Task brief
Give the records again exactly. Pictures do not belong in the copy.

Data for this task
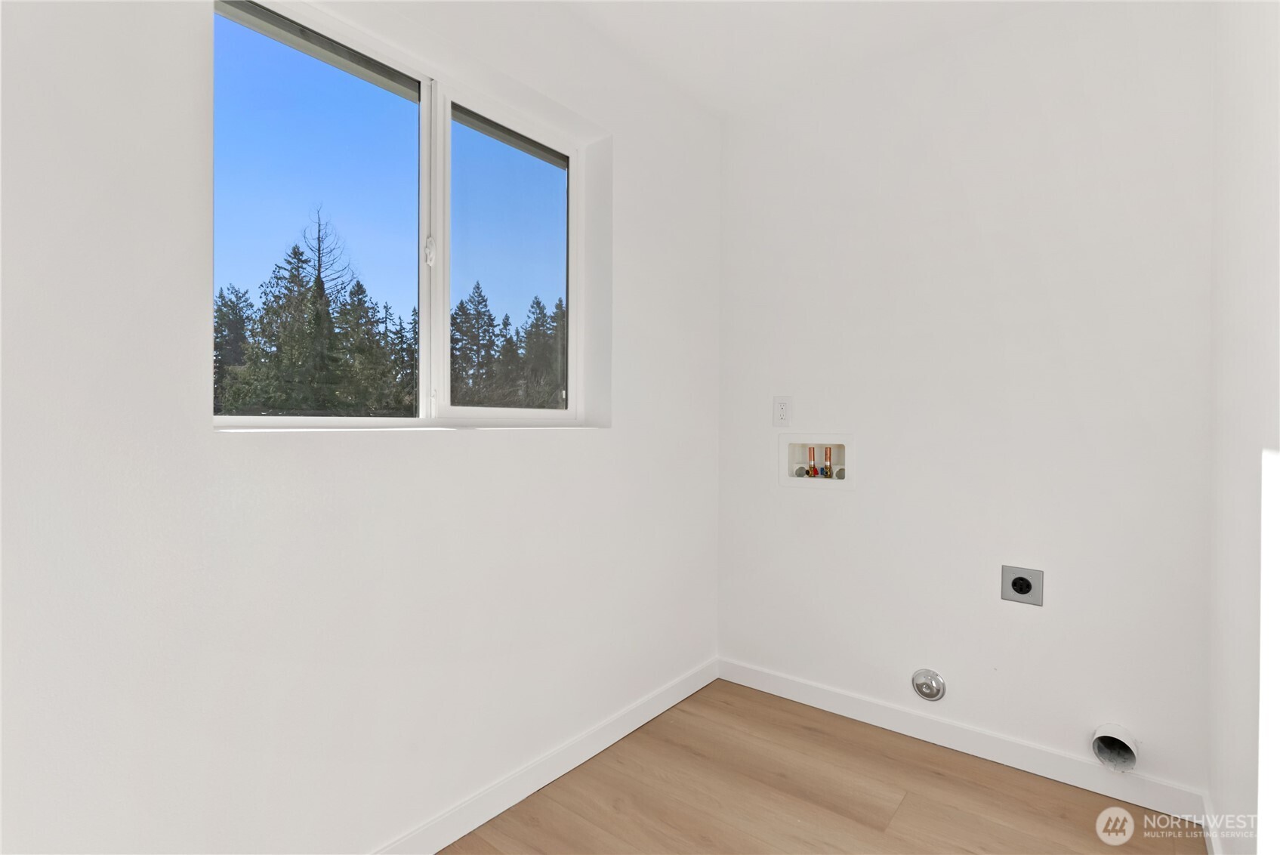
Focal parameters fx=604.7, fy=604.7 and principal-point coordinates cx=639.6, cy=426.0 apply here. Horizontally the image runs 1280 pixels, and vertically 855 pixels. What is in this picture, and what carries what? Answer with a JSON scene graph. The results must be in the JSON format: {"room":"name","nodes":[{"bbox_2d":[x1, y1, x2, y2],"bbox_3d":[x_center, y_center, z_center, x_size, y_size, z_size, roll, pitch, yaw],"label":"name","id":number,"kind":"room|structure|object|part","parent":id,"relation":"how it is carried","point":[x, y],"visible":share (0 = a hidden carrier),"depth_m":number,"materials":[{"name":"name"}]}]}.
{"room":"laundry room","nodes":[
{"label":"laundry room","id":0,"kind":"room"},
{"bbox_2d":[0,0,722,854],"bbox_3d":[-0.750,-0.104,1.444,0.192,2.462,3.460,1,1,39],"label":"left wall","id":1,"kind":"structure","parent":0,"point":[504,442],"depth_m":1.31,"materials":[{"name":"white paint"}]},
{"bbox_2d":[211,0,597,430],"bbox_3d":[-0.591,-0.494,1.741,0.088,1.007,1.153,1,1,39],"label":"window","id":2,"kind":"structure","parent":1,"relation":"in","point":[271,420],"depth_m":1.70,"materials":[{"name":"clear glass"}]},
{"bbox_3d":[-0.850,-0.488,1.617,0.043,1.010,0.556,1,1,39],"label":"pane","id":3,"kind":"part","parent":2,"relation":"part of","materials":[{"name":"clear glass"}]},
{"bbox_3d":[-0.608,-0.507,1.761,0.032,0.081,0.027,1,1,39],"label":"latch","id":4,"kind":"part","parent":2,"relation":"part of","materials":[{"name":"white plastic"}]},
{"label":"mullion","id":5,"kind":"part","parent":2,"relation":"part of","materials":[{"name":"white plastic"}]},
{"bbox_3d":[-0.426,-0.479,2.064,0.044,1.025,0.525,1,1,39],"label":"pane","id":6,"kind":"part","parent":2,"relation":"part of","materials":[{"name":"clear glass"}]},
{"bbox_2d":[370,656,718,854],"bbox_3d":[-0.677,1.068,1.396,0.014,0.094,3.277,1,1,39],"label":"baseboard","id":7,"kind":"structure","parent":1,"relation":"attached to","point":[689,691],"depth_m":1.85,"materials":[{"name":"white paint"}]},
{"bbox_2d":[553,0,1071,119],"bbox_3d":[0.094,-1.387,0.830,2.249,0.120,3.478,1,1,39],"label":"ceiling","id":8,"kind":"structure","parent":0,"point":[767,13],"depth_m":2.07,"materials":[{"name":"white paint"}]},
{"bbox_2d":[439,678,1208,854],"bbox_3d":[-0.045,1.181,0.843,2.167,0.116,3.510,1,1,39],"label":"floor","id":9,"kind":"structure","parent":0,"point":[755,704],"depth_m":1.80,"materials":[{"name":"brown wood"}]},
{"bbox_2d":[715,0,1215,803],"bbox_3d":[1.016,-0.124,2.252,1.789,2.478,0.160,1,1,39],"label":"back wall","id":10,"kind":"structure","parent":0,"point":[997,33],"depth_m":2.02,"materials":[{"name":"white paint"}]},
{"bbox_2d":[772,395,792,424],"bbox_3d":[0.581,-0.065,2.476,0.075,0.120,0.009,1,1,39],"label":"wall socket","id":11,"kind":"object","parent":10,"relation":"attached to","point":[782,407],"visible":0.99,"depth_m":2.47,"materials":[{"name":"white plastic"}]},
{"bbox_2d":[780,432,854,487],"bbox_3d":[0.729,0.137,2.471,0.328,0.218,0.127,1,1,39],"label":"washer outlet box","id":12,"kind":"object","parent":10,"relation":"in","point":[784,479],"visible":0.82,"depth_m":2.47,"materials":[{"name":"white plastic"}]},
{"bbox_2d":[805,444,817,476],"bbox_3d":[0.713,0.146,2.504,0.045,0.134,0.049,1,1,39],"label":"water valve","id":13,"kind":"object","parent":12,"relation":"in","point":[812,449],"visible":0.85,"depth_m":2.49,"materials":[{"name":"metal"}]},
{"bbox_2d":[822,444,833,478],"bbox_3d":[0.767,0.148,2.455,0.043,0.132,0.047,1,1,39],"label":"water valve","id":14,"kind":"object","parent":12,"relation":"in","point":[830,457],"visible":0.94,"depth_m":2.45,"materials":[{"name":"metal"}]},
{"bbox_2d":[910,668,946,701],"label":"gas pipe cover","id":15,"kind":"object","parent":10,"relation":"attached to","point":[935,681],"visible":0.98,"depth_m":2.12,"materials":[{"name":"silver metal"}]},
{"bbox_2d":[717,656,1209,822],"bbox_3d":[0.962,1.070,2.191,1.608,0.092,0.013,1,1,39],"label":"baseboard","id":16,"kind":"structure","parent":10,"relation":"attached to","point":[847,708],"depth_m":2.03,"materials":[{"name":"white paint"}]},
{"bbox_2d":[1000,564,1044,605],"bbox_3d":[1.237,0.514,1.958,0.113,0.117,0.017,1,1,39],"label":"dryer outlet","id":17,"kind":"object","parent":10,"relation":"attached to","point":[1016,581],"visible":0.99,"depth_m":1.96,"materials":[{"name":"grey metal"}]},
{"bbox_2d":[1090,723,1140,772],"bbox_3d":[1.428,0.964,1.827,0.107,0.113,0.136,1,1,39],"label":"dryer vent","id":18,"kind":"object","parent":10,"relation":"in","point":[1098,751],"visible":0.94,"depth_m":1.82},
{"bbox_2d":[1208,0,1279,854],"bbox_3d":[0.691,-0.104,0.431,0.153,2.482,3.291,1,1,39],"label":"right wall","id":19,"kind":"structure","parent":0,"point":[1229,457],"depth_m":1.24,"materials":[{"name":"white paint"}]},
{"bbox_2d":[1200,791,1223,854],"bbox_3d":[0.707,1.085,0.596,0.014,0.096,2.917,1,1,39],"label":"baseboard","id":20,"kind":"structure","parent":19,"relation":"attached to","point":[1216,853],"depth_m":1.59,"materials":[{"name":"white paint"}]},
{"label":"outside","id":21,"kind":"structure","parent":0,"visible":0},
{"label":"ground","id":22,"kind":"structure","parent":21,"visible":0},
{"bbox_2d":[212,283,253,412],"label":"tree","id":23,"kind":"object","parent":22,"relation":"on","point":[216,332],"visible":0.27,"materials":[{"name":"plant"}]},
{"bbox_2d":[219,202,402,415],"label":"tree","id":24,"kind":"object","parent":22,"relation":"on","point":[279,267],"visible":0.81,"materials":[{"name":"plant"}]},
{"bbox_2d":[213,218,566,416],"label":"tree line","id":25,"kind":"object","parent":22,"relation":"on","point":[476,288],"visible":0.3,"materials":[{"name":"green plant"}]},
{"bbox_2d":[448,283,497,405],"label":"tree","id":26,"kind":"object","parent":22,"relation":"on","point":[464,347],"visible":0.56,"materials":[{"name":"plant"}]},
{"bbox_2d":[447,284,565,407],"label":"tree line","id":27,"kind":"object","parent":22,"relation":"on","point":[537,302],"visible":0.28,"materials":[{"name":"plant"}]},
{"bbox_2d":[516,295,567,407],"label":"tree","id":28,"kind":"object","parent":22,"relation":"on","point":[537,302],"visible":0.36,"materials":[{"name":"plant"}]}
]}

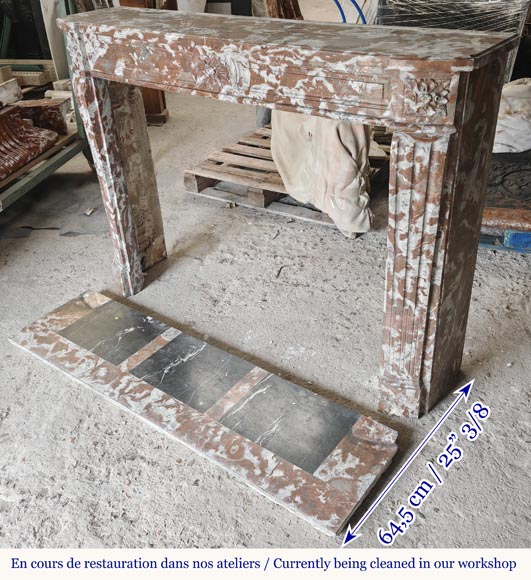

Response to this exercise
Focal parameters fx=604.7, fy=604.7 and principal-point coordinates cx=639.6, cy=426.0 apply here. Horizontally the image runs 1280 pixels, and vertically 855 pixels. What is in this picture, and what carries what? Answer with a JSON scene graph. The results must be in the JSON format: {"room":"name","nodes":[{"bbox_2d":[x1, y1, x2, y2],"bbox_3d":[x_center, y_center, z_center, x_size, y_size, z_size, roll, pitch, yaw],"label":"name","id":number,"kind":"room|structure|object|part","parent":id,"relation":"how it is carried","point":[x, y],"visible":share (0 = a hidden carrier),"depth_m":number,"materials":[{"name":"name"}]}]}.
{"room":"laundry room","nodes":[
{"label":"laundry room","id":0,"kind":"room"},
{"bbox_2d":[0,0,722,854],"bbox_3d":[-0.750,-0.104,1.444,0.192,2.462,3.460,1,1,39],"label":"left wall","id":1,"kind":"structure","parent":0,"point":[504,442],"depth_m":1.31,"materials":[{"name":"white paint"}]},
{"bbox_2d":[211,0,597,430],"bbox_3d":[-0.591,-0.494,1.741,0.088,1.007,1.153,1,1,39],"label":"window","id":2,"kind":"structure","parent":1,"relation":"in","point":[271,420],"depth_m":1.70,"materials":[{"name":"clear glass"}]},
{"bbox_3d":[-0.850,-0.488,1.617,0.043,1.010,0.556,1,1,39],"label":"pane","id":3,"kind":"part","parent":2,"relation":"part of","materials":[{"name":"clear glass"}]},
{"bbox_3d":[-0.608,-0.507,1.761,0.032,0.081,0.027,1,1,39],"label":"latch","id":4,"kind":"part","parent":2,"relation":"part of","materials":[{"name":"white plastic"}]},
{"label":"mullion","id":5,"kind":"part","parent":2,"relation":"part of","materials":[{"name":"white plastic"}]},
{"bbox_3d":[-0.426,-0.479,2.064,0.044,1.025,0.525,1,1,39],"label":"pane","id":6,"kind":"part","parent":2,"relation":"part of","materials":[{"name":"clear glass"}]},
{"bbox_2d":[370,656,718,854],"bbox_3d":[-0.677,1.068,1.396,0.014,0.094,3.277,1,1,39],"label":"baseboard","id":7,"kind":"structure","parent":1,"relation":"attached to","point":[689,691],"depth_m":1.85,"materials":[{"name":"white paint"}]},
{"bbox_2d":[553,0,1071,119],"bbox_3d":[0.094,-1.387,0.830,2.249,0.120,3.478,1,1,39],"label":"ceiling","id":8,"kind":"structure","parent":0,"point":[767,13],"depth_m":2.07,"materials":[{"name":"white paint"}]},
{"bbox_2d":[439,678,1208,854],"bbox_3d":[-0.045,1.181,0.843,2.167,0.116,3.510,1,1,39],"label":"floor","id":9,"kind":"structure","parent":0,"point":[755,704],"depth_m":1.80,"materials":[{"name":"brown wood"}]},
{"bbox_2d":[715,0,1215,803],"bbox_3d":[1.016,-0.124,2.252,1.789,2.478,0.160,1,1,39],"label":"back wall","id":10,"kind":"structure","parent":0,"point":[997,33],"depth_m":2.02,"materials":[{"name":"white paint"}]},
{"bbox_2d":[772,395,792,424],"bbox_3d":[0.581,-0.065,2.476,0.075,0.120,0.009,1,1,39],"label":"wall socket","id":11,"kind":"object","parent":10,"relation":"attached to","point":[782,407],"visible":0.99,"depth_m":2.47,"materials":[{"name":"white plastic"}]},
{"bbox_2d":[780,432,854,487],"bbox_3d":[0.729,0.137,2.471,0.328,0.218,0.127,1,1,39],"label":"washer outlet box","id":12,"kind":"object","parent":10,"relation":"in","point":[784,479],"visible":0.82,"depth_m":2.47,"materials":[{"name":"white plastic"}]},
{"bbox_2d":[805,444,817,476],"bbox_3d":[0.713,0.146,2.504,0.045,0.134,0.049,1,1,39],"label":"water valve","id":13,"kind":"object","parent":12,"relation":"in","point":[812,449],"visible":0.85,"depth_m":2.49,"materials":[{"name":"metal"}]},
{"bbox_2d":[822,444,833,478],"bbox_3d":[0.767,0.148,2.455,0.043,0.132,0.047,1,1,39],"label":"water valve","id":14,"kind":"object","parent":12,"relation":"in","point":[830,457],"visible":0.94,"depth_m":2.45,"materials":[{"name":"metal"}]},
{"bbox_2d":[910,668,946,701],"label":"gas pipe cover","id":15,"kind":"object","parent":10,"relation":"attached to","point":[935,681],"visible":0.98,"depth_m":2.12,"materials":[{"name":"silver metal"}]},
{"bbox_2d":[717,656,1209,822],"bbox_3d":[0.962,1.070,2.191,1.608,0.092,0.013,1,1,39],"label":"baseboard","id":16,"kind":"structure","parent":10,"relation":"attached to","point":[847,708],"depth_m":2.03,"materials":[{"name":"white paint"}]},
{"bbox_2d":[1000,564,1044,605],"bbox_3d":[1.237,0.514,1.958,0.113,0.117,0.017,1,1,39],"label":"dryer outlet","id":17,"kind":"object","parent":10,"relation":"attached to","point":[1016,581],"visible":0.99,"depth_m":1.96,"materials":[{"name":"grey metal"}]},
{"bbox_2d":[1090,723,1140,772],"bbox_3d":[1.428,0.964,1.827,0.107,0.113,0.136,1,1,39],"label":"dryer vent","id":18,"kind":"object","parent":10,"relation":"in","point":[1098,751],"visible":0.94,"depth_m":1.82},
{"bbox_2d":[1208,0,1279,854],"bbox_3d":[0.691,-0.104,0.431,0.153,2.482,3.291,1,1,39],"label":"right wall","id":19,"kind":"structure","parent":0,"point":[1229,457],"depth_m":1.24,"materials":[{"name":"white paint"}]},
{"bbox_2d":[1200,791,1223,854],"bbox_3d":[0.707,1.085,0.596,0.014,0.096,2.917,1,1,39],"label":"baseboard","id":20,"kind":"structure","parent":19,"relation":"attached to","point":[1216,853],"depth_m":1.59,"materials":[{"name":"white paint"}]},
{"label":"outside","id":21,"kind":"structure","parent":0,"visible":0},
{"label":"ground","id":22,"kind":"structure","parent":21,"visible":0},
{"bbox_2d":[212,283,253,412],"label":"tree","id":23,"kind":"object","parent":22,"relation":"on","point":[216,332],"visible":0.27,"materials":[{"name":"plant"}]},
{"bbox_2d":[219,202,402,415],"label":"tree","id":24,"kind":"object","parent":22,"relation":"on","point":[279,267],"visible":0.81,"materials":[{"name":"plant"}]},
{"bbox_2d":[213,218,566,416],"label":"tree line","id":25,"kind":"object","parent":22,"relation":"on","point":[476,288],"visible":0.3,"materials":[{"name":"green plant"}]},
{"bbox_2d":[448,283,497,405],"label":"tree","id":26,"kind":"object","parent":22,"relation":"on","point":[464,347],"visible":0.56,"materials":[{"name":"plant"}]},
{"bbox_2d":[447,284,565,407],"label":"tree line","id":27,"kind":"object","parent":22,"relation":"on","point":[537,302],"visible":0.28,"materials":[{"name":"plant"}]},
{"bbox_2d":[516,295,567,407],"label":"tree","id":28,"kind":"object","parent":22,"relation":"on","point":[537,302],"visible":0.36,"materials":[{"name":"plant"}]}
]}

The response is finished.